_Consignes_.
[1] Relevez tous les montants chiffrés exprimés en dollars dans l'extrait sur le parrainage des Jeux Olympiques.
[2] Reproduisez à l'identique le passage de l'extrait sur le parrainage des Jeux Olympiques compris entre « Ces marques ont » et « mastodontes du marketing. », ces deux bornes incluses.

_Texte source_.
****

Les Jeux Olympiques rythment la vie des athlètes de haut niveau tous les 4 ans. Mais ils donnent également le tempo à plusieurs grandes marques qui s'arrachent le droit d'être qualifiées de sponsor olympique officiel, à coups de dizaines de millions de dollars. A Londres, elles étaient 11 à intégrer le grade de "top sponsor" (mise d'entrée minimum de 50 millions de dollars) : Coca-Cola (qui est citée avant toutes les autres, hors règle alphabétique ...), Acer, Atos, Dow, General Electric, Mac Donald's, Omega, Panasonic, Procter&Gamble, Samsung et Visa. 14 autres viennent compléter la liste des sponsors officiels : Adidas, BMW, BP, British Telecom, EDF, British Airways, UPS, Lloyds TSB, Cisco, Adecco, Cadbury, Thomas Cook, Arcelor Mittal, et Deloitte. Tous ces sponsors sont les seuls à pouvoir lier leur nom à celui des JO entre 2008 et 2012 et auront rapporté au CIO la bagatelle de 957 millions de dollars (soit dit en passant bien moins que les seuls droits TV qui auraient rapporté quelques 4 milliards de dollars à ce même CIO !).

Ces marques ont juste gagné le droit d'utiliser le logo des JO, ainsi que celui de dépenser encore plusieurs autres millions de dollars en publicités. Il s'agit en effet à présent de faire savoir au plus grand nombre (on estime que 3,4 milliards de personnes auront regardé au moins un événement des JO de Londres) qu'elles véhiculent les mêmes valeurs que celles portées par l'olympisme. Oui, mais quelles sont ces valeurs ? Comment les marques s'associent-elles aux JO ? Quels choix font-elles au moment de lier leur destinée à celle de cette institution centenaire et mondialement connue et attendue ? Je me suis amusé à décortiquer plusieurs spots publicitaires afin de savoir ce qu'inspirait l'olympisme à ces mastodontes du marketing.

****

_Données_.

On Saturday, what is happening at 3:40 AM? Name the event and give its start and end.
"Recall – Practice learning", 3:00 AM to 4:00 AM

****

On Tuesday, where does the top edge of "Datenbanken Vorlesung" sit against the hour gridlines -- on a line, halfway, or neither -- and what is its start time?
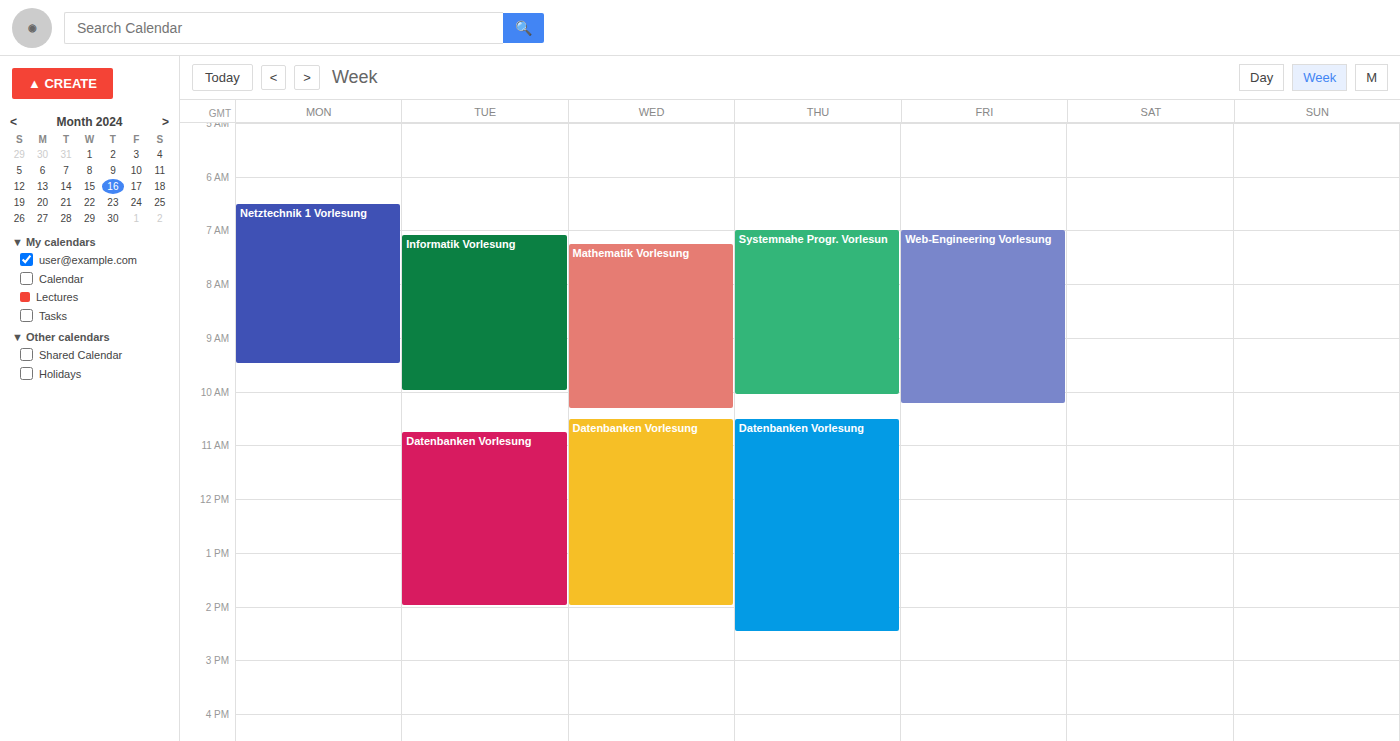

****

_Réponses aux consignes_.
[1]
- 50 millions de dollars (mise d'entrée minimum pour être « top sponsor »)
- 957 millions de dollars (somme rapportée au CIO par les sponsors)
- 4 milliards de dollars (droits TV qui auraient été rapportés au CIO)

[2]
Ces marques ont juste gagné le droit d'utiliser le logo des JO, ainsi que celui de dépenser encore plusieurs autres millions de dollars en publicités. Il s'agit en effet à présent de faire savoir au plus grand nombre (on estime que 3,4 milliards de personnes auront regardé au moins un événement des JO de Londres) qu'elles véhiculent les mêmes valeurs que celles portées par l'olympisme. Oui, mais quelles sont ces valeurs ? Comment les marques s'associent-elles aux JO ? Quels choix font-elles au moment de lier leur destinée à celle de cette institution centenaire et mondialement connue et attendue ? Je me suis amusé à décortiquer plusieurs spots publicitaires afin de savoir ce qu'inspirait l'olympisme à ces mastodontes du marketing.